Comparative substrate recognition by bacterial and fungal purine transporters of the NAT/NCS2 family.

We compared the interactions of purines and purine analogues with representative fungal and bacterial members of the widespread Nucleobase-Ascorbate Transporter (NAT) family. These are: UapA, a well-studied xanthine-uric acid transporter of A. nidulans, Xut1, a novel transporter from C. albicans, described for the first time in this work, and YgfO, a recently characterized xanthine transporter from E. coli. Using transport inhibition experiments with 64 different purines and purine-related analogues, we describe a kinetic approach to build models on how NAT proteins interact with their substrates. UapA, Xut1 and YgfO appear to bind several substrates via interactions with both the pyrimidine and imidazol rings. Fungal homologues interact with the pyrimidine ring of xanthine and xanthine analogues via H-bonds, principally with N1-H and =O6, and to a lower extent with =O2. The E. coli homologue interacts principally with N3-H and =O2, and less strongly with N1-H and =O6. The basic interaction with the imidazol ring appears to be via a H-bond with N9. Interestingly, while all three homologues recognize xanthines with similar high affinities, interaction with uric acid or/and oxypurinol is transporter-specific.
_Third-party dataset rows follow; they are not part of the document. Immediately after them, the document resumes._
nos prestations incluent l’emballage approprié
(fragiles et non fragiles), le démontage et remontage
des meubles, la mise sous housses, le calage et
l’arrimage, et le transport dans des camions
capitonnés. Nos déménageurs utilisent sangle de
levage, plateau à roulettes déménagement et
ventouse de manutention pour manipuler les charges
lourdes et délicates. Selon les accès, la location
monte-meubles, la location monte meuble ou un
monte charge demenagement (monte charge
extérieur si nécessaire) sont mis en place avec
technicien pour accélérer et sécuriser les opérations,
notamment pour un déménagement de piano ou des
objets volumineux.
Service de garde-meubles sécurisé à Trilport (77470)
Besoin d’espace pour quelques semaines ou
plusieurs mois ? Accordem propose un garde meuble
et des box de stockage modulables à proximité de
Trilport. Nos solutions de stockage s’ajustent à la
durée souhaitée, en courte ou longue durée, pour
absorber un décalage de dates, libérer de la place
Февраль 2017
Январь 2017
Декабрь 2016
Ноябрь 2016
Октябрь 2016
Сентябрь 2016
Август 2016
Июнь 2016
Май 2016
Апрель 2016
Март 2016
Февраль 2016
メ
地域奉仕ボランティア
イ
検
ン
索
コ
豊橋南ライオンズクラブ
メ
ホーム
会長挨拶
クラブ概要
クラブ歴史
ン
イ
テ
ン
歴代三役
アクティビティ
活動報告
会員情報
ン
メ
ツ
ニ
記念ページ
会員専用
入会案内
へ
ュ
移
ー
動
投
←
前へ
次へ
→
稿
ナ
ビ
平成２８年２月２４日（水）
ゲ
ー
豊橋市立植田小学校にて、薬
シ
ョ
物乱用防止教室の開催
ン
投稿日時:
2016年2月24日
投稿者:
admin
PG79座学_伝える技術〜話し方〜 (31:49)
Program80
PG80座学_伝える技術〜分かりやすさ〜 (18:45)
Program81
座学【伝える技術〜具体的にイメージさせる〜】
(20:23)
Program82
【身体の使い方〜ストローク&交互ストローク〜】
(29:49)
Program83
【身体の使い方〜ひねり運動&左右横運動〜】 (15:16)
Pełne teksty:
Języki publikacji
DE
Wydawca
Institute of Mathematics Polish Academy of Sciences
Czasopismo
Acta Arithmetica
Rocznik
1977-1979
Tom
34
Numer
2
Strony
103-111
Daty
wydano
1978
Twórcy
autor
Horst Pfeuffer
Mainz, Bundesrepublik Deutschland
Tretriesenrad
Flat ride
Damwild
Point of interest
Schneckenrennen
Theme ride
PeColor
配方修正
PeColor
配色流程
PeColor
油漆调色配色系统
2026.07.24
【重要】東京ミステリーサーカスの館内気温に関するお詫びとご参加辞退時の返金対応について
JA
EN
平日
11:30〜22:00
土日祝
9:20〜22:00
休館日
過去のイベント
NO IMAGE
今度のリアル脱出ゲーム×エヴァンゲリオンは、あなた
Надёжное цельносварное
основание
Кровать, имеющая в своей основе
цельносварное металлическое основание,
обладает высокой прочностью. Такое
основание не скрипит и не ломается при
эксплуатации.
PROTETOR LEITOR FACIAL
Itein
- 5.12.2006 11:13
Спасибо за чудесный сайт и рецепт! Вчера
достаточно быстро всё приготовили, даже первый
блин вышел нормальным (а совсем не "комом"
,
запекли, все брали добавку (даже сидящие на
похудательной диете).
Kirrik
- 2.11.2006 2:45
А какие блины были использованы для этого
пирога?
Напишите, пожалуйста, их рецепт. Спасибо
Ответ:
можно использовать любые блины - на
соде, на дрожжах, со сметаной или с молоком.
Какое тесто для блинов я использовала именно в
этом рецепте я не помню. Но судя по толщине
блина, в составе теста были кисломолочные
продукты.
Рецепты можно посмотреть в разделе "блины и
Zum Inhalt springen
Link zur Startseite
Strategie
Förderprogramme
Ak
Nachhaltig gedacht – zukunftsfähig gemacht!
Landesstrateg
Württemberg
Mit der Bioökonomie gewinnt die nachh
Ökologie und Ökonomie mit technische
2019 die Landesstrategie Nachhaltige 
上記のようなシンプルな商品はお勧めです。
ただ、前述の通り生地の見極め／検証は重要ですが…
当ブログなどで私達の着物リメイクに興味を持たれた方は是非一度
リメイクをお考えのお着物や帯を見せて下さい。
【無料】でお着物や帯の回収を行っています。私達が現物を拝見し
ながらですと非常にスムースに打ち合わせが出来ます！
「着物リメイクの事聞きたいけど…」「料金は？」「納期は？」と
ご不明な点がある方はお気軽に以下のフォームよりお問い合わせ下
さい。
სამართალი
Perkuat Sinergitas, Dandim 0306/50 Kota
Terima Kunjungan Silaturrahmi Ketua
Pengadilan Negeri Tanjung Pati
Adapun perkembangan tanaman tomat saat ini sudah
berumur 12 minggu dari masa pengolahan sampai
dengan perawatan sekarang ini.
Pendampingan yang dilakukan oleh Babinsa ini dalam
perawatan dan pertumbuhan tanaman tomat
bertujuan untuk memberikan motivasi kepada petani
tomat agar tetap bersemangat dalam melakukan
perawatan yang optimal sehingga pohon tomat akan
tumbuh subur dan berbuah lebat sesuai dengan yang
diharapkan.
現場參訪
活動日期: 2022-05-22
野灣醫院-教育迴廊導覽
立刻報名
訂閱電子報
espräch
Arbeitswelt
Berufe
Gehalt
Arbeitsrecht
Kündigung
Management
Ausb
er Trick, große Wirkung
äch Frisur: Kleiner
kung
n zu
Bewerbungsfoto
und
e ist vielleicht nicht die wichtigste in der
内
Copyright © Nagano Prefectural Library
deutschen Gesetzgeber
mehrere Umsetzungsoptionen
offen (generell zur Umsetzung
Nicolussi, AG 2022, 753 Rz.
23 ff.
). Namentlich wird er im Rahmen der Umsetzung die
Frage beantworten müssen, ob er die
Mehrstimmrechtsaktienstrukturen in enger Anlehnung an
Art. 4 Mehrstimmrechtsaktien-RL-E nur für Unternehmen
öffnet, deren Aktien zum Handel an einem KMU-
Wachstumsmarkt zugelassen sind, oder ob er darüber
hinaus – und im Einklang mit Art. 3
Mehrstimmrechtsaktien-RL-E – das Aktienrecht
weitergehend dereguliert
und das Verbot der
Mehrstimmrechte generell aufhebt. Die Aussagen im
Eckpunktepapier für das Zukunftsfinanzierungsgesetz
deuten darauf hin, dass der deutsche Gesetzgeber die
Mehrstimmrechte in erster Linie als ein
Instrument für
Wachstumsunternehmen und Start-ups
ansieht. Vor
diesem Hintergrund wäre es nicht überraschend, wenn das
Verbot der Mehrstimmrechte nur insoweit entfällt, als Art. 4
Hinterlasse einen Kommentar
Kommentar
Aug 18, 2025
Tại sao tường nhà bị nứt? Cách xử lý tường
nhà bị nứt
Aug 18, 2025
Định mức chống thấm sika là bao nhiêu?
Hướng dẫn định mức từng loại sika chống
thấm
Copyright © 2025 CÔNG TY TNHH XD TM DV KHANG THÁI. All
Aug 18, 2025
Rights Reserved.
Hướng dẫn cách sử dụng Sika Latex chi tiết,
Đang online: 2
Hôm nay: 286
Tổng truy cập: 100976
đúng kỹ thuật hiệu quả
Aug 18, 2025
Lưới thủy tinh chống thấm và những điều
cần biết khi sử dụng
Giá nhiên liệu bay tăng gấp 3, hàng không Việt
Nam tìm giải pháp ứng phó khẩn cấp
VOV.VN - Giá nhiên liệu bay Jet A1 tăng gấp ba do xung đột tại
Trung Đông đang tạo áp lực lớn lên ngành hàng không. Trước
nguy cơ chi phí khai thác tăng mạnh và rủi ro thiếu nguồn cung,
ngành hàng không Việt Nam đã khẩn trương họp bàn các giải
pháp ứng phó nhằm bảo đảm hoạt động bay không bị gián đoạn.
UapA recognizes uric acid with high affinity, principally via three H-bonds with =O2, =O6 and =O8. Xut1 has a 13-fold reduced affinity for uric acid, based on a different set of interactions involving =O8, and probably H atoms from positions N1, N3, N7 or N9. YgfO does not recognize uric acid at all. Both Xut1 and UapA recognize oxypurinol, but use different interactions reflected in a nearly 26-fold difference in their affinities for this drug, while YgfO interacts with this analogue very inefficiently.